Этих слов бригадира нет в опубликованных рассказах Конан Дойла, они сохранились лишь в записной книжке, одной из многих, заполненной приметами быта наполеоновского окружения: о Мюрате с саблей в ножнах и тростью в руках, о старых усачах, которые умудрялись носить в своих медвежьих шапках по две бутылки вина и опирались на свои мушкеты, как на костыли, когда уставали, о «бледном лице и холодной улыбке» Бонапарта. Встречаются в них и упоминания об одном ненаписанном (или, по крайней мере, неопубликованном) рассказе о Жозефине и шантаже.

«Целых три года, – пишет автор, – жил я среди книг наполеоновского времени, надеясь, что, впитывая и пропитываясь им, я смогу, в конце концов, написать стоящую книгу, дышащую очарованием той удивительной и восхитительной эпохи. Но мои амбиции оказались выше моих сил… И вот, венцом всех моих долгих и серьезных приготовлений стала одна маленькая книжица солдатских рассказов».

«Маленькая книжица» – в этой характеристике упрек себе, и упрек несправедливый. «Подвиги бригадира Жерара», а затем и «Приключения Жерара» – лучшее из написанного им о наполеоновской кампании. И фокус в том, что он смотрит на все глазами француза.

Бригадир – истинный француз, такой же, как, скажем, Марбо, или Куанье, или Журдо. Ни одного фальшивого жеста или слова. Все его ужимки, выводящие из себя его врагов и так веселящие читателей, – достоверны. Он выразитель жизненного духа великой армии, и из груди его неудержимо рвется боевой клич: «Vive l’Empéreur!» [23]23
  Да здравствует император! ( фр.)


[Закрыть]
А его соображения о характере английском не меньше говорят о его собственном характере. Этьен Жерар если кого и выставляет в смешном свете, то себя, и только себя, а вовсе не Францию или французов. Этим объясняется успех бригадира и Конан Дойла.

Первый рассказ – «Медаль бригадира Жерара» – был написан в 1894 году и прочитан автором перед благодарной американской публикой. А к весне 1895 года, когда он с семьей вновь поселился в Давосе, на сей раз в гранд-отеле «Бельведер», было уже почти готово семь рассказов.

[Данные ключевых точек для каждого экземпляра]
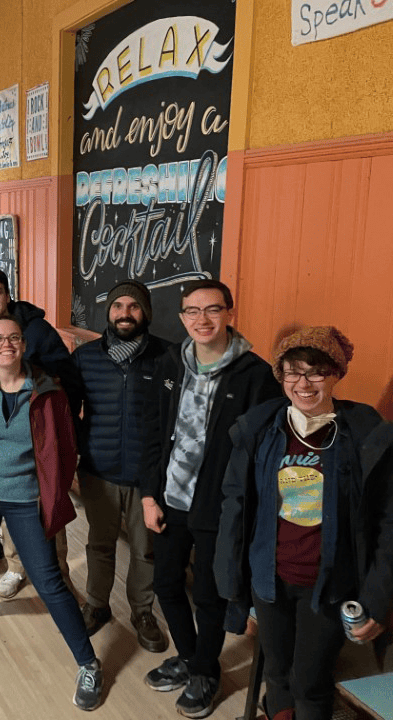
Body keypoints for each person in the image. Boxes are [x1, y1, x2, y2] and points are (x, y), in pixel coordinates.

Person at [214, 327, 393, 720]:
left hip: (327, 587)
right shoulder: (260, 430)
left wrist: (379, 599)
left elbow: (387, 522)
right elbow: (235, 508)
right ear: (280, 376)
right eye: (293, 372)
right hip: (270, 582)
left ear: (336, 375)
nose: (304, 383)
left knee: (310, 682)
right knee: (276, 676)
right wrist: (232, 590)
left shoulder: (364, 435)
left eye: (316, 372)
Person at [0, 316, 104, 711]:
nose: (6, 344)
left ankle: (88, 662)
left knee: (49, 582)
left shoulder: (48, 392)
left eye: (13, 338)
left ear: (23, 344)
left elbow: (66, 450)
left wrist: (53, 491)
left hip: (27, 499)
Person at [140, 279, 281, 719]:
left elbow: (264, 452)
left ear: (229, 314)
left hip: (220, 507)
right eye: (192, 312)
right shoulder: (169, 365)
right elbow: (152, 436)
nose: (202, 320)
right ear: (181, 317)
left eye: (212, 310)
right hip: (170, 497)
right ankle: (189, 657)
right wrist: (149, 494)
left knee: (210, 595)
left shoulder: (255, 375)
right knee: (165, 583)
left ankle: (206, 671)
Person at [70, 280, 169, 652]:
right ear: (108, 312)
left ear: (145, 313)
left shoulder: (166, 357)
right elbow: (69, 411)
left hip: (149, 475)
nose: (125, 313)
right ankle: (97, 604)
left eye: (133, 306)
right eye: (117, 306)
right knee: (99, 544)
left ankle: (142, 611)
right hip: (99, 471)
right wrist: (82, 450)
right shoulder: (86, 357)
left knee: (145, 550)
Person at [0, 266, 75, 598]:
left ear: (8, 295)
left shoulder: (37, 330)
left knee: (45, 505)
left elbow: (64, 373)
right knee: (7, 502)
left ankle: (60, 579)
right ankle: (15, 566)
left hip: (35, 436)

### ЗАДАЧА
Выведите без изменений часть отрывка о рассказах Конан Дойла, начиная со слов «Бригадир – истинный» и продолжая вплоть до слов «император! ( фр.)».

### РЕШЕНИЕ УПРАЖНЕНИЯ
Бригадир – истинный француз, такой же, как, скажем, Марбо, или Куанье, или Журдо. Ни одного фальшивого жеста или слова. Все его ужимки, выводящие из себя его врагов и так веселящие читателей, – достоверны. Он выразитель жизненного духа великой армии, и из груди его неудержимо рвется боевой клич: «Vive l’Empéreur!» [23]23
  Да здравствует император! ( фр.)